►
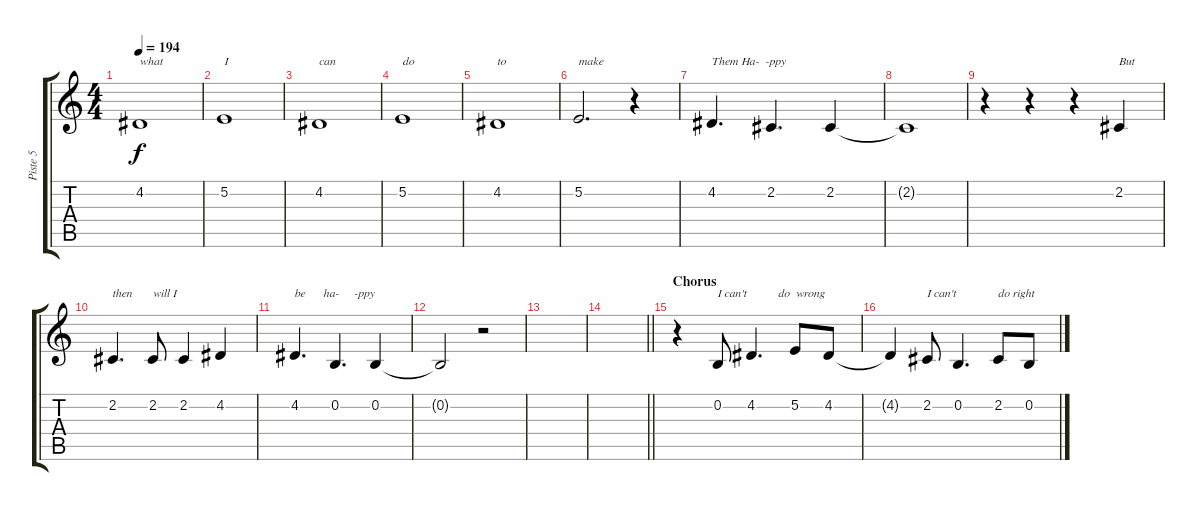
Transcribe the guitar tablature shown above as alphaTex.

\track ("Piste 5" "Piste 5") {instrument altosax}
\staff {score tabs}
\tuning (E4 B3 G3 D3 A2 E2) {hide}
\ts (4 4)
\tempo 194
\clef g2
\ks c
4.2.1{txt "what" dy f} |
5.2.1{txt "I"} |
4.2.1{txt "can"} |
5.2.1{txt "do"} |
4.2.1{txt "to"} |
5.2.2{d txt "make"} r.4 |
4.2.4{d txt "Them Ha-  -ppy"} 2.2.4{d} 2.2.4 |
2.2{t}.1 |
r.4 r.4 r.4 2.2.4{txt "But"} |
2.2.4{d txt "then"} 2.2.8{txt "will I"} 2.2.4 4.2.4 |
4.2.4{d txt "be      ha-     -ppy"} 0.2.4{d} 0.2.4 |
0.2{t}.2 r.2 |
|
\barLineRight lightlight
|
\section ("" "Chorus")
r.4 0.2.8{txt "I can't"} 4.2.4{d txt "         do  wrong"} 5.2.8 4.2.8 |
4.2{t}.4 2.2.8{txt "I can't"} 0.2.4{d} 2.2.8{txt "do right"} 0.2.8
◄
Goal: Reproduce all of the rows above word for word, leaving out the pictures.

Solution to the problem:
Transcribe the guitar tablature shown above as alphaTex.

\track ("Piste 5" "Piste 5") {instrument altosax}
\staff {score tabs}
\tuning (E4 B3 G3 D3 A2 E2) {hide}
\ts (4 4)
\tempo 194
\clef g2
\ks c
4.2.1{txt "what" dy f} |
5.2.1{txt "I"} |
4.2.1{txt "can"} |
5.2.1{txt "do"} |
4.2.1{txt "to"} |
5.2.2{d txt "make"} r.4 |
4.2.4{d txt "Them Ha-  -ppy"} 2.2.4{d} 2.2.4 |
2.2{t}.1 |
r.4 r.4 r.4 2.2.4{txt "But"} |
2.2.4{d txt "then"} 2.2.8{txt "will I"} 2.2.4 4.2.4 |
4.2.4{d txt "be      ha-     -ppy"} 0.2.4{d} 0.2.4 |
0.2{t}.2 r.2 |
|
\barLineRight lightlight
|
\section ("" "Chorus")
r.4 0.2.8{txt "I can't"} 4.2.4{d txt "         do  wrong"} 5.2.8 4.2.8 |
4.2{t}.4 2.2.8{txt "I can't"} 0.2.4{d} 2.2.8{txt "do right"} 0.2.8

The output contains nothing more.